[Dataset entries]

^^^^^^^^^^^^^^^^

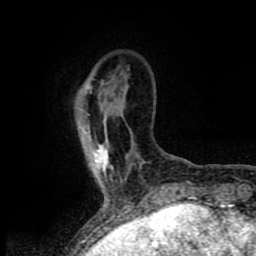
Breast MRI (dynamic contrast-enhanced), one axial slice. Slice 13 of 80 in the series (ordered by position). Cropped to one breast. Dynamic contrast-enhanced series, time point 2 of 8 at this slice position (early post-contrast). 1.5 T. TE 4.2 ms, TR 7 ms. 2 mm slice thickness. 256 × 256 image matrix, field of view 155 × 155 mm. Female patient.
Annotated regions visible in this slice (semi-automatically segmented with operator editing):
- enhancing-tissue mask used for the functional tumour volume (all voxels passing the contrast-enhancement thresholds inside the analysis volume; usually the tumour): box from (x=95, y=146) to (x=107, y=172) px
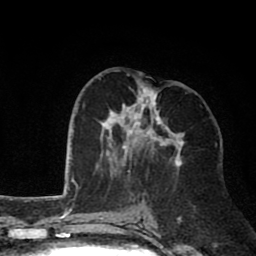
Breast MRI (dynamic contrast-enhanced), one axial slice; slice 34 of 80 in the series (ordered by position); cropped to one breast; dynamic contrast-enhanced series, time point 2 of 8 at this slice position (early post-contrast); 1.5 T; TE 2.6 ms, TR 6.1 ms; 2 mm slice thickness; 256 × 256 image matrix, field of view 160 × 160 mm. Female patient.
Outlined on this slice (semi-automatically segmented with operator editing):
- enhancing-tissue mask used for the functional tumour volume (all voxels passing the contrast-enhancement thresholds inside the analysis volume; usually the tumour): bounding box [x1, y1, x2, y2] px = [99, 72, 185, 175]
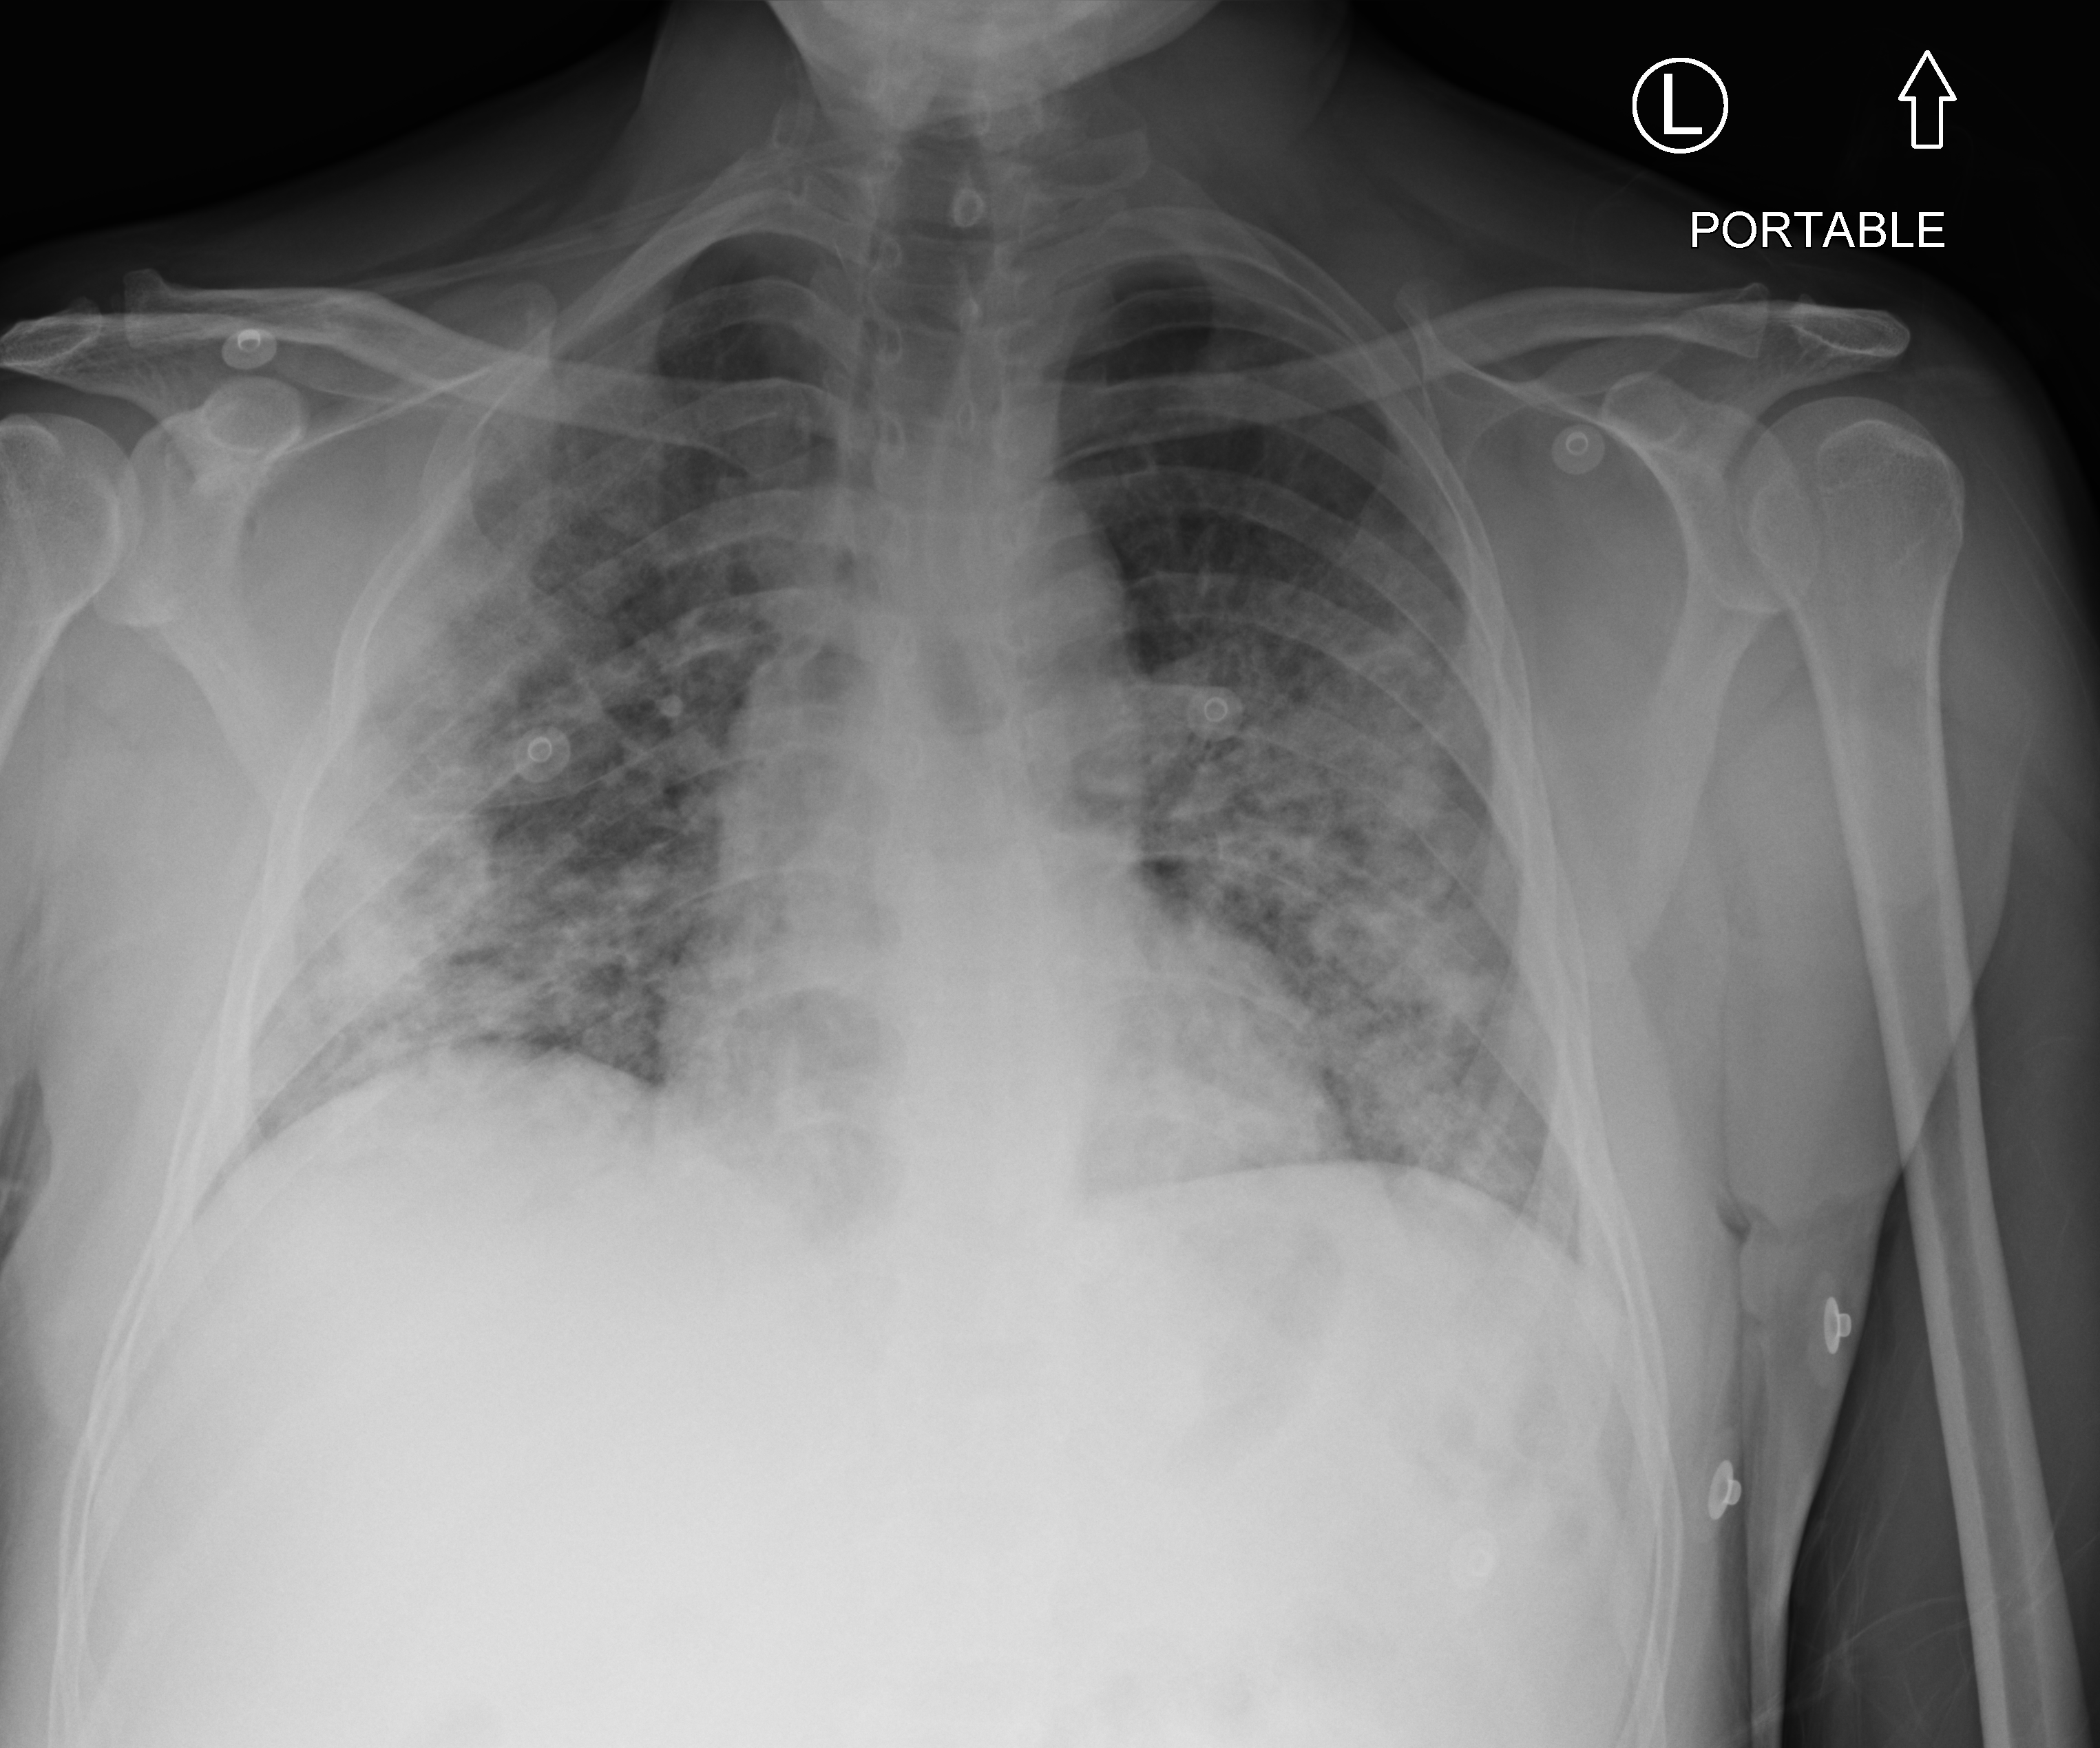
Bedside chest radiograph (computed radiography), anteroposterior (AP) projection. Adult patient hospitalised with COVID-19, age 18–59 years.
Admission-level facts for this patient (not findings on this image; timing relative to this image not recorded):
- COPD (admission record): no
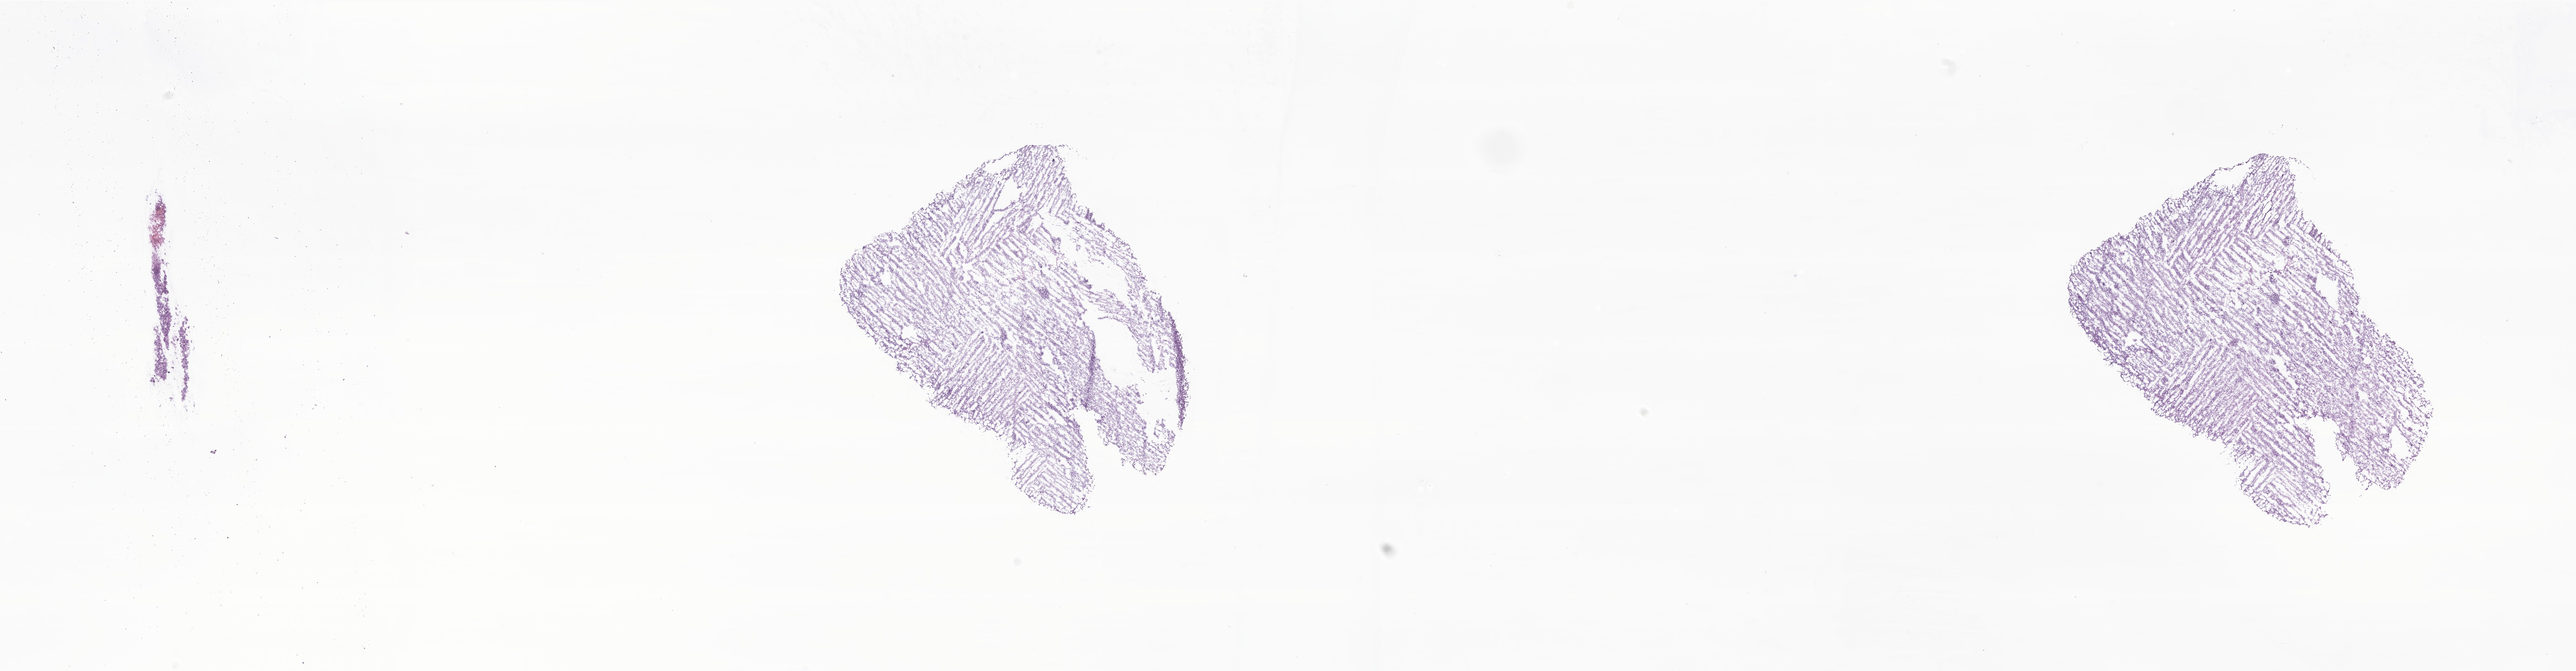
Digitized haematoxylin and eosin-stained section of tumor tissue from the brain, low-resolution overview of the scanned area, about 32.9 x 8.6 mm. Frozen section (OCT-embedded). Patient female; age 34 months (2 years 10 months).
• recorded diagnosis: Glioma, malignant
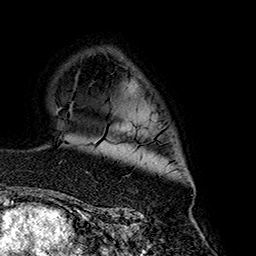
Breast MRI (dynamic contrast-enhanced), one axial slice. Slice 116 of 160 in the series (ordered by position). Cropped to one breast. Dynamic contrast-enhanced series, time point 2 of 7 at this slice position (early post-contrast). 1.5 T. TE 2.7 ms, TR 5.1 ms. 256 × 256 image matrix, field of view 178 × 178 mm. Female patient.
Outlined on this slice (semi-automatic segmentation, software-assisted and operator-edited):
- enhancing-tissue mask used for the functional tumour volume (all voxels passing the contrast-enhancement thresholds inside the analysis volume; usually the tumour): bounding box (x1, y1, x2, y2) in pixels: (87, 171, 89, 173)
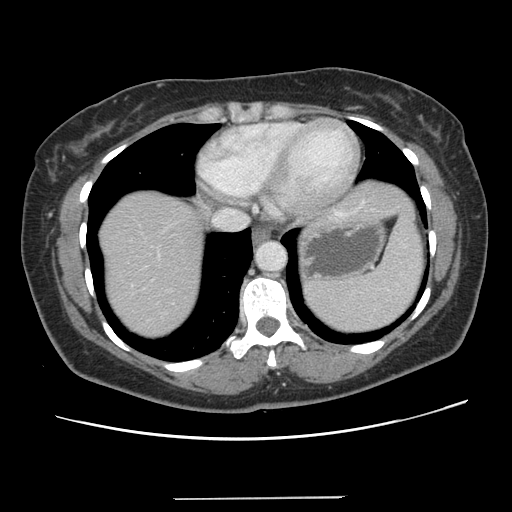
Contrast-enhanced abdominal CT, one axial slice. Slice 120 of 141 in the series (ordered by position). Soft-tissue window (W 400 / L 40 HU). 512 × 512 image matrix, field of view 366 × 366 mm. From the clinical record (not read from this slice): patient: male, age 65 years at operation; diagnosis: colorectal cancer liver metastases, imaged before liver resection; multiple liver metastases: no; largest metastasis: 14.5 cm; disease in both lobes: yes.
Annotated regions visible in this slice (expert manual segmentation):
- hepatic veins: bounding box [x1, y1, x2, y2] px = [142, 209, 244, 278]
- liver: [98, 181, 410, 339]
- planned liver remnant (the part of the liver to remain after resection): [98, 214, 205, 339]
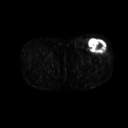
FDG PET of an extremity soft-tissue mass (from a PET/CT study), one axial slice. 3.27 mm slice thickness. 128 × 128 image matrix, field of view 500 × 500 mm. Male patient, age 64 years. Case-level facts recorded for this patient, not image findings: histological type: extraskeletal osteosarcoma; grade: high; site of the primary tumour: right thigh.
Outlined on this slice (expert contour drawn on MRI and transferred to this co-registered scan by the dataset authors):
- gross tumour volume (mass): bounding box <89,40,107,53> (left, top, right, bottom; pixels)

^^^^^^^^^^^^^^^^

> **ASSIGNMENT**
Nothing but the lines from the one with "Bedside chest radiograph" to the one with "- liver: [98, 181, 410, 339]" above, both included, should be transcribed, exactly and without pictures.

> **COMPLETED EXERCISE**
Bedside chest radiograph (computed radiography), anteroposterior (AP) projection. Adult patient hospitalised with COVID-19, age 18–59 years.
Admission-level facts for this patient (not findings on this image; timing relative to this image not recorded):
- COPD (admission record): no
Digitized haematoxylin and eosin-stained section of tumor tissue from the brain, low-resolution overview of the scanned area, about 32.9 x 8.6 mm. Frozen section (OCT-embedded). Patient female; age 34 months (2 years 10 months).
• recorded diagnosis: Glioma, malignant
Breast MRI (dynamic contrast-enhanced), one axial slice. Slice 116 of 160 in the series (ordered by position). Cropped to one breast. Dynamic contrast-enhanced series, time point 2 of 7 at this slice position (early post-contrast). 1.5 T. TE 2.7 ms, TR 5.1 ms. 256 × 256 image matrix, field of view 178 × 178 mm. Female patient.
Outlined on this slice (semi-automatic segmentation, software-assisted and operator-edited):
- enhancing-tissue mask used for the functional tumour volume (all voxels passing the contrast-enhancement thresholds inside the analysis volume; usually the tumour): bounding box (x1, y1, x2, y2) in pixels: (87, 171, 89, 173)
Contrast-enhanced abdominal CT, one axial slice. Slice 120 of 141 in the series (ordered by position). Soft-tissue window (W 400 / L 40 HU). 512 × 512 image matrix, field of view 366 × 366 mm. From the clinical record (not read from this slice): patient: male, age 65 years at operation; diagnosis: colorectal cancer liver metastases, imaged before liver resection; multiple liver metastases: no; largest metastasis: 14.5 cm; disease in both lobes: yes.
Annotated regions visible in this slice (expert manual segmentation):
- hepatic veins: bounding box [x1, y1, x2, y2] px = [142, 209, 244, 278]
- liver: [98, 181, 410, 339]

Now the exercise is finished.